• **What you should do**
When a line below contains the word "equates", copy that line.

• **Material for this exercise**
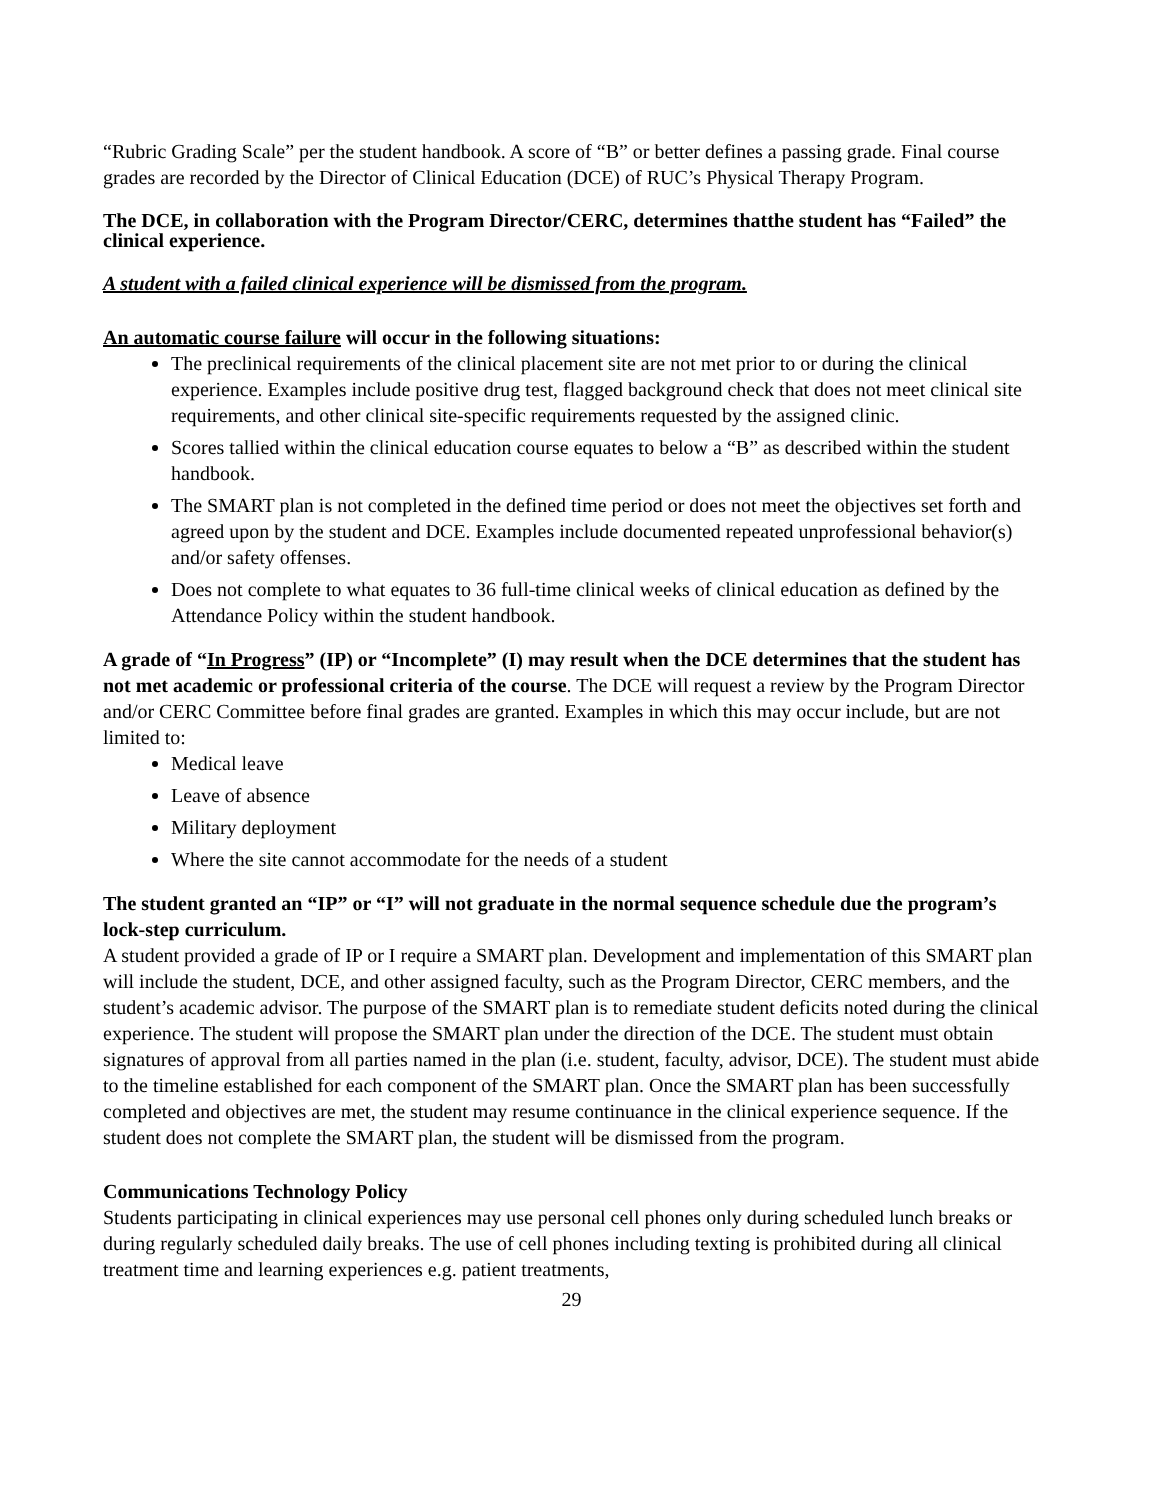“Rubric Grading Scale” per the student handbook. A score of “B” or better defines a passing grade. Final course grades are recorded by the Director of Clinical Education (DCE) of RUC’s Physical Therapy Program.
The DCE, in collaboration with the Program Director/CERC, determines thatthe student has “Failed” the clinical experience.
A student with a failed clinical experience will be dismissed from the program.
An automatic course failure will occur in the following situations:
The preclinical requirements of the clinical placement site are not met prior to or during the clinical experience. Examples include positive drug test, flagged background check that does not meet clinical site requirements, and other clinical site-specific requirements requested by the assigned clinic.
Scores tallied within the clinical education course equates to below a “B” as described within the student handbook.
The SMART plan is not completed in the defined time period or does not meet the objectives set forth and agreed upon by the student and DCE. Examples include documented repeated unprofessional behavior(s) and/or safety offenses.
Does not complete to what equates to 36 full-time clinical weeks of clinical education as defined by the Attendance Policy within the student handbook.
A grade of “In Progress” (IP) or “Incomplete” (I) may result when the DCE determines that the student has not met academic or professional criteria of the course. The DCE will request a review by the Program Director and/or CERC Committee before final grades are granted. Examples in which this may occur include, but are not limited to:
Medical leave
Leave of absence
Military deployment
Where the site cannot accommodate for the needs of a student
The student granted an “IP” or “I” will not graduate in the normal sequence schedule due the program’s lock-step curriculum.
A student provided a grade of IP or I require a SMART plan. Development and implementation of this SMART plan will include the student, DCE, and other assigned faculty, such as the Program Director, CERC members, and the student’s academic advisor. The purpose of the SMART plan is to remediate student deficits noted during the clinical experience. The student will propose the SMART plan under the direction of the DCE. The student must obtain signatures of approval from all parties named in the plan (i.e. student, faculty, advisor, DCE). The student must abide to the timeline established for each component of the SMART plan. Once the SMART plan has been successfully completed and objectives are met, the student may resume continuance in the clinical experience sequence. If the student does not complete the SMART plan, the student will be dismissed from the program.
Communications Technology Policy
Students participating in clinical experiences may use personal cell phones only during scheduled lunch breaks or during regularly scheduled daily breaks. The use of cell phones including texting is prohibited during all clinical treatment time and learning experiences e.g. patient treatments,
29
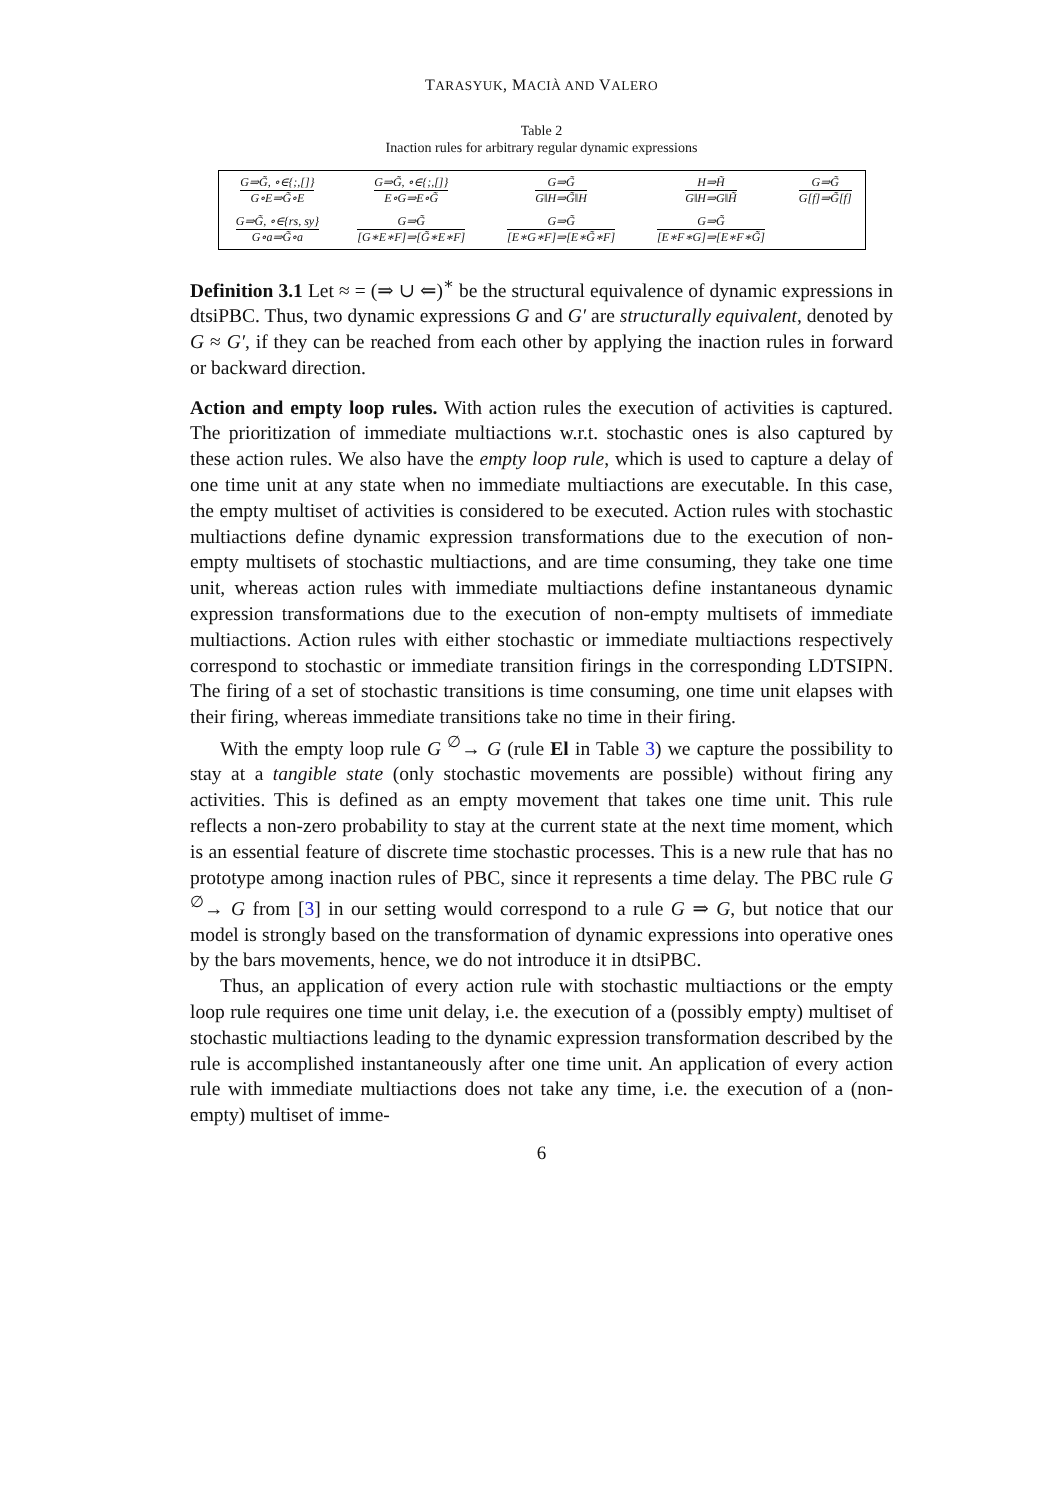TARASYUK, MACIÀ AND VALERO
Table 2
Inaction rules for arbitrary regular dynamic expressions
| G⇒G̃, ∘∈{;,[]} G∘E⇒G̃∘E | G⇒G̃, ∘∈{;,[]} E∘G⇒E∘G̃ | G⇒G̃ G‖H⇒G̃‖H | H⇒H̃ G‖H⇒G‖H̃ | G⇒G̃ G[f]⇒G̃[f] |
| G⇒G̃, ∘∈{rs, sy} G∘a⇒G̃∘a | G⇒G̃ [G∗E∗F]⇒[G̃∗E∗F] | G⇒G̃ [E∗G∗F]⇒[E∗G̃∗F] | G⇒G̃ [E∗F∗G]⇒[E∗F∗G̃] | |
Definition 3.1 Let ≈ = (⇒ ∪ ⇐)<sup>∗</sup> be the structural equivalence of dynamic expressions in dtsiPBC. Thus, two dynamic expressions G and G′ are structurally equivalent, denoted by G ≈ G′, if they can be reached from each other by applying the inaction rules in forward or backward direction.
Action and empty loop rules. With action rules the execution of activities is captured. The prioritization of immediate multiactions w.r.t. stochastic ones is also captured by these action rules. We also have the empty loop rule, which is used to capture a delay of one time unit at any state when no immediate multiactions are executable. In this case, the empty multiset of activities is considered to be executed. Action rules with stochastic multiactions define dynamic expression transformations due to the execution of non-empty multisets of stochastic multiactions, and are time consuming, they take one time unit, whereas action rules with immediate multiactions define instantaneous dynamic expression transformations due to the execution of non-empty multisets of immediate multiactions. Action rules with either stochastic or immediate multiactions respectively correspond to stochastic or immediate transition firings in the corresponding LDTSIPN. The firing of a set of stochastic transitions is time consuming, one time unit elapses with their firing, whereas immediate transitions take no time in their firing.
With the empty loop rule G <sup>∅</sup>→ G (rule El in Table 3) we capture the possibility to stay at a tangible state (only stochastic movements are possible) without firing any activities. This is defined as an empty movement that takes one time unit. This rule reflects a non-zero probability to stay at the current state at the next time moment, which is an essential feature of discrete time stochastic processes. This is a new rule that has no prototype among inaction rules of PBC, since it represents a time delay. The PBC rule G <sup>∅</sup>→ G from [3] in our setting would correspond to a rule G ⇒ G, but notice that our model is strongly based on the transformation of dynamic expressions into operative ones by the bars movements, hence, we do not introduce it in dtsiPBC.
Thus, an application of every action rule with stochastic multiactions or the empty loop rule requires one time unit delay, i.e. the execution of a (possibly empty) multiset of stochastic multiactions leading to the dynamic expression transformation described by the rule is accomplished instantaneously after one time unit. An application of every action rule with immediate multiactions does not take any time, i.e. the execution of a (non-empty) multiset of imme-
6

• **Answer box**
Scores tallied within the clinical education course equates to below a “B” as described within the student handbook.
Does not complete to what equates to 36 full-time clinical weeks of clinical education as defined by the Attendance Policy within the student handbook.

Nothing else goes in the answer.